**MATERIAL FOR THIS EXERCISE:**

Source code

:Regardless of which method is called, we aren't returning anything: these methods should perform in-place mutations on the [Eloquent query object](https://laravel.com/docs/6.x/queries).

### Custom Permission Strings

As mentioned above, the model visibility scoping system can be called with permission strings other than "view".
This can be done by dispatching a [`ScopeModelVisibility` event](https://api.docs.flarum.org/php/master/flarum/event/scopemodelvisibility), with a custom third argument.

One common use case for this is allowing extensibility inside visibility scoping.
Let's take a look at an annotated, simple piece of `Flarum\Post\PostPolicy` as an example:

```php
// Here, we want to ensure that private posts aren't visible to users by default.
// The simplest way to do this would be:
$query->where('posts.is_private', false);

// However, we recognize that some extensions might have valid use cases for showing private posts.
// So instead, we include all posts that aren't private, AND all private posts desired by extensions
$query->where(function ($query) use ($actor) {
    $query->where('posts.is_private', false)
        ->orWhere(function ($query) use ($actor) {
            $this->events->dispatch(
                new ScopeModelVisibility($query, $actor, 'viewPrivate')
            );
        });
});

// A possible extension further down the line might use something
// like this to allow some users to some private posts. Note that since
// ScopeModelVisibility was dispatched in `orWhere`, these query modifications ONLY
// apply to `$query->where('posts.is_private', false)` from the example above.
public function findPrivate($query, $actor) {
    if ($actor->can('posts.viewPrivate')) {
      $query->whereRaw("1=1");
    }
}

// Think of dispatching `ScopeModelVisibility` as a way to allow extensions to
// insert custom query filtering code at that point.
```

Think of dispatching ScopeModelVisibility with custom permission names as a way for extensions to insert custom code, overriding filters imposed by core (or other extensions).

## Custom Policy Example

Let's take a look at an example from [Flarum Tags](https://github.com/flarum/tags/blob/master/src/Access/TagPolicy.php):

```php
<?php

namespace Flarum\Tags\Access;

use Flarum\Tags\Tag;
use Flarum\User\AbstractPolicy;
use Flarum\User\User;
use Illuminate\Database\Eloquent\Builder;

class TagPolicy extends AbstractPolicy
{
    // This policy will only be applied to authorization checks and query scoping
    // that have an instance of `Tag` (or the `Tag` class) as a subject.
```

**WHAT IS EXPECTED:** Report every line in the data above in which the word "Access" appears.

**RESPONSE TO THE EXERCISE:**
Let's take a look at an example from [Flarum Tags](https://github.com/flarum/tags/blob/master/src/Access/TagPolicy.php):
namespace Flarum\Tags\Access;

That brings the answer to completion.